> _Using the information_
(a) In the essay about E. L. James's writing journal, what does it say Vintage Books is actually publishing?
(b) Carry on with the essay about E. L. James's writing journal, picking up right after its final sentence.

> _Page excerpt_

◆ ◆ ◆

People are having a good snicker. “Serious” writers are brutally offended that the Internet abuse-porn fanfic sensation, the writer whose work is oft-described (accurately) as “a derivative Twilight knockoff,” is daring to publish a writing guide. It’s presumptive; it’s arrogant; for many it’s a sign of the Apocalypse. It’s a hallmark of the terrible, beastly, dreadful, howling anti-intellectualism of the Trump age that we will let E. L. James tell us how to write. There’s a war on against intellectualism, against truth & beauty, against good taste. “Letting” E.L. James publish a writing guide is an apocalyptic sign to many that the culture war is ramping up—that it’s time to “go to the mattresses,” to borrow a term from Mario Puzo. That term is triply resonant here, given the between-the-sheets world of Fifty Shades, and also given my operating definition of “mattress poetry” below.

Naturally, much of the scathing sight-unseen criticism of James’s guide is condescending, even bullying: it “punches down,” as they say, and in the world arts & letters there’s no direction more “downward” you can punch than toward E. L. James. I’m sure some of it makes use of some harsh misogyny, too, though I’m tapped for examples at the moment.

In part, I’d like to set the record straight on the “Inner Goddess” journal, and in part, I want people to think seriously about the things we should always think about when we bring critical thinking to bear on writing: we should think critically about what is being produced, and for whom, and why.

For the record, NO. Vintage Books is not publishing a “writing guide” by E. L. James. At least, not in the sense any sane writing professional would think of a writing guide or how-to book. They’re publishing an “inner goddess” journal, a lined but mostly blank book, keyed to E. L. James’s brand, intended for her fanbase, and peppered with tips from James herself to help readers in her demographic unlock themselves through writing.

That’s not the affront or insult to good writing that you think it is. That’s not the travesty against high art that your mean condescending self wants it to be. It’s not a book that’s meant to go toe-to-toe with your beloed, dog-eared copy of Strunk & White, or Stephen King’s On Writing instructo-bio, or even Chuck Wendig’s The Kick-Ass Writer, which I’ll never get tired of plugging.

No, see, some books are on the market for the sole purpose of helping brilliant artists with the entrepreneurial savvy of a doorknob structure their brilliance in a way that’s marketable. Other books are references beloved by professionals because you can lose an agent or book contract by writing “foregone” [went ahead of x, as in a “foregone conclusion”] when you really mean “forgone” [eschewed or made do without x]. This one bothers me because even most online dictionaries get them wrong. It’s as wrong as affect/effect to use the wrong “forgone/foregone.” COME ON, PEOPLE! But I digress. If you are double-checking “forgone/foregone” in a query letter, James’s book is not going to be for you.

◆ ◆ ◆

> _Source information_
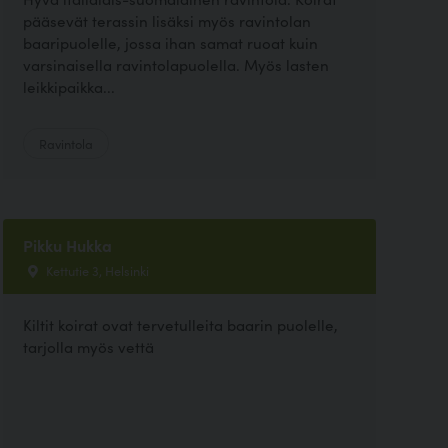
pääsevät terassin lisäksi myös ravintolan
baaripuolelle, jossa ihan samat ruoat kuin
varsinaisella ravintolapuolella. Myös lasten
leikkipaikka...
Ravintola
Pikku Hukka
Kettutie 3, Helsinki
Kiltit koirat ovat tervetulleita baarin puolelle,
tarjolla myös vettä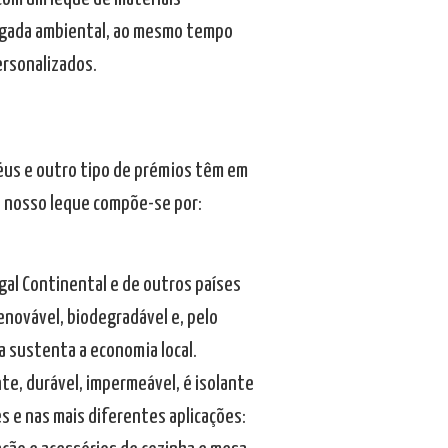
pegada ambiental, ao mesmo tempo
ersonalizados.
féus e outro tipo de prémios têm em
o nosso leque compõe-se por:
gal Continental e de outros países
enovável, biodegradável e, pelo
a sustenta a economia local.
nte, durável, impermeável, é isolante
es e nas mais diferentes aplicações: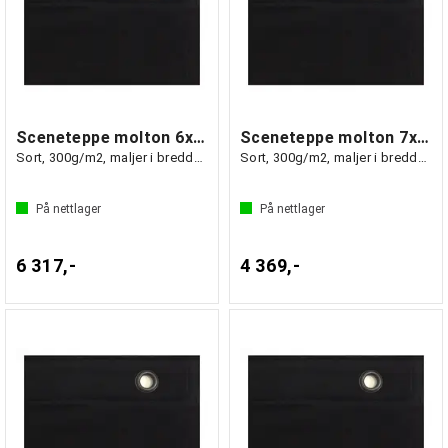
Sceneteppe molton 6x5m Ferdigsydd
Sceneteppe molton 7x3m Ferdigsydd
Sort, 300g/m2, maljer i bredden (5m)
Sort, 300g/m2, maljer i bredden (3m)
På nettlager
På nettlager
6 317,-
4 369,-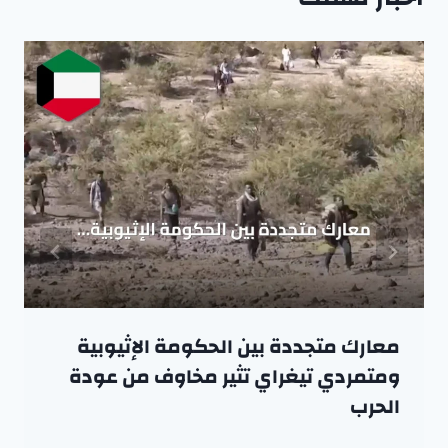
معارك متجددة بين الحكومة الإثيوبية
ومتمردي تيغراي تثير مخاوف من عودة
الحرب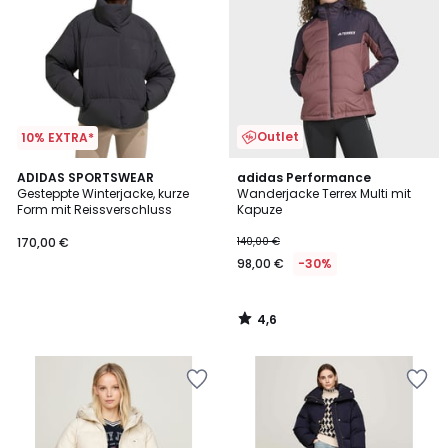
Outlet
10% EXTRA*
4,6
ADIDAS SPORTSWEAR
adidas Performance
/ 5
Gesteppte Winterjacke, kurze
Wanderjacke Terrex Multi mit
Form mit Reissverschluss
Kapuze
170,00 €
140,00 €
98,00 €
-30%
4,6
/
5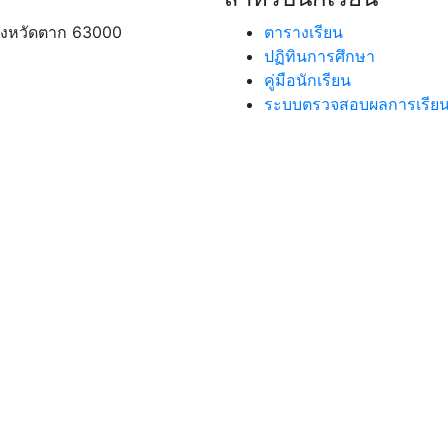
จังหวัดตาก 63000
ตารางเรียน
ปฏิทินการศึกษา
คู่มือนักเรียน
ระบบตรวจสอบผลการเรีย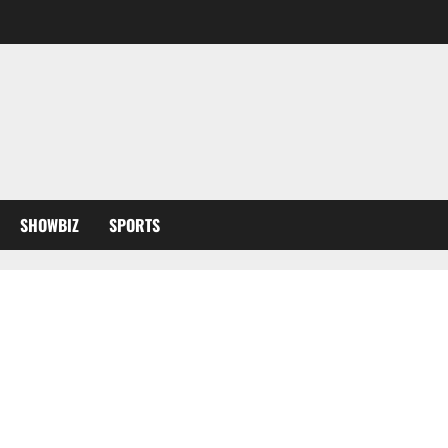
SHOWBIZ
SPORTS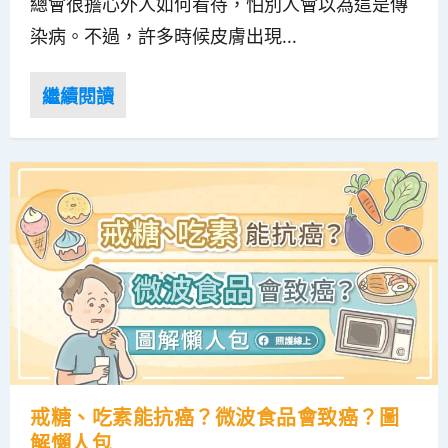
總會很擔心外人如何看待，怕別人會以為這是傳
染病。不過，許多時候皮膚出現...
戒糖、吃素能抗癌？微波食品會致癌？圖
解懶人包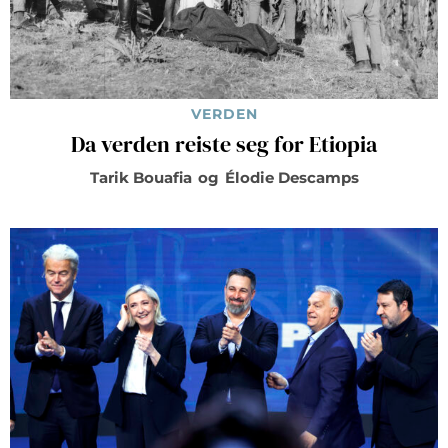
VERDEN
Da verden reiste seg for Etiopia
Tarik Bouafia
og
Élodie Descamps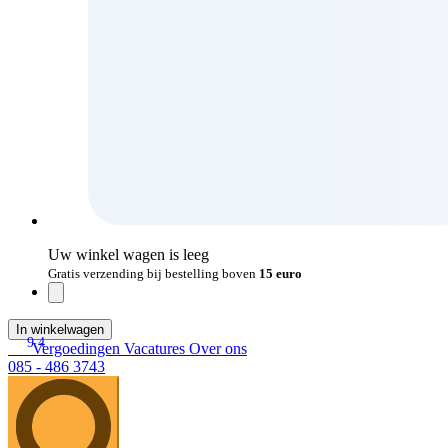
Uw winkel wagen is leeg
Gratis verzending bij bestelling boven
15 euro
In winkelwagen
9.4
Vergoedingen
Vacatures
Over ons
085 - 486 3743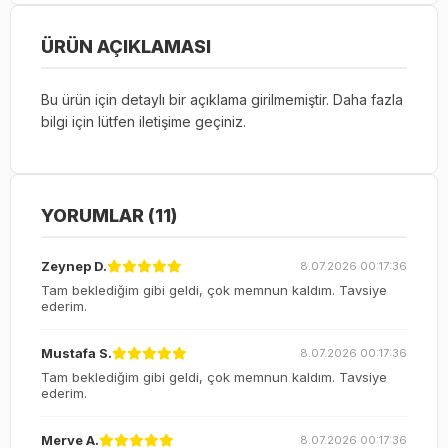
ÜRÜN AÇIKLAMASI
Bu ürün için detaylı bir açıklama girilmemiştir. Daha fazla
bilgi için lütfen iletişime geçiniz.
YORUMLAR (11)
Zeynep D.
8.07.2026 00:17:36
Tam beklediğim gibi geldi, çok memnun kaldım. Tavsiye
ederim.
Mustafa S.
8.07.2026 00:17:36
Tam beklediğim gibi geldi, çok memnun kaldım. Tavsiye
ederim.
Merve A.
8.07.2026 00:17:36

◆ ◆ ◆

> _Answers by item_
(a) An "inner goddess" journal: a lined but mostly blank book tied to E. L. James's brand, meant for her fans, and sprinkled with her tips for writing.

(b)
There are about 900,000 books in the marketplace (and Chuck Sambuchino has written 45% of them) for the benefit of almost-pro writers who are serious about both honing and monetizing their craft, who write to eat, or to communicate a sublime world or story to an audience, or to advance the Platonic ideal of Truth & Beauty for a generation of readers. These are all great reasons to write. But they’re not the only reasons to write… and they’re no more or less valid than any other reason, and they’re not the motivation behind 99% of the people who will pick up an E. L. James-branded journal.

Do you remember, dear snobby writers, the “mattress poetry” you wrote early in your writer’s life—be it in your angsty high school days, or your experimental college days, or your emo working-in-a-record-store days? Do you remember the awful trash doggerel you churned out in the hackneyed style of every Allen Ginsberg or Sylvia Plath imitator on the planet, or the “dark poetry” you write that really sounded just like Evanescence lyrics, because High-School you wasn’t an 18th-century gentleman, and the only frame of reference you had for the feels you were feeling was the broody music of that Goth bar you snuck into underage? Think back on your mattress poetry. Did you write it as an “experiment in metric form” because you were serious about meticulously honing your mastery of prosody & poetics? Hell no. You couldn’t tell an apostrophe from an epistrophe. You thought epizeuxis was what happened when a Greek god sneezed.

You were neither agonizing over high art nor perfecting a marketable craft. You were just writing to let the feels out. You were writing what you needed to write to process the emotional insanity of adolescence—if not literal adolescence, whatever adolescence you were facing at the time. I call it “mattress poetry” because you hid it under your mattress, never to see the light of day. You would have been mortified then, and would maybe be even more so now, if someone were to actually READ it. It was pure drivel (mine was), but it was intensely personal. It wasn’t important for anyone to read, but it sure was important for you to write, for some reason we can’t explain.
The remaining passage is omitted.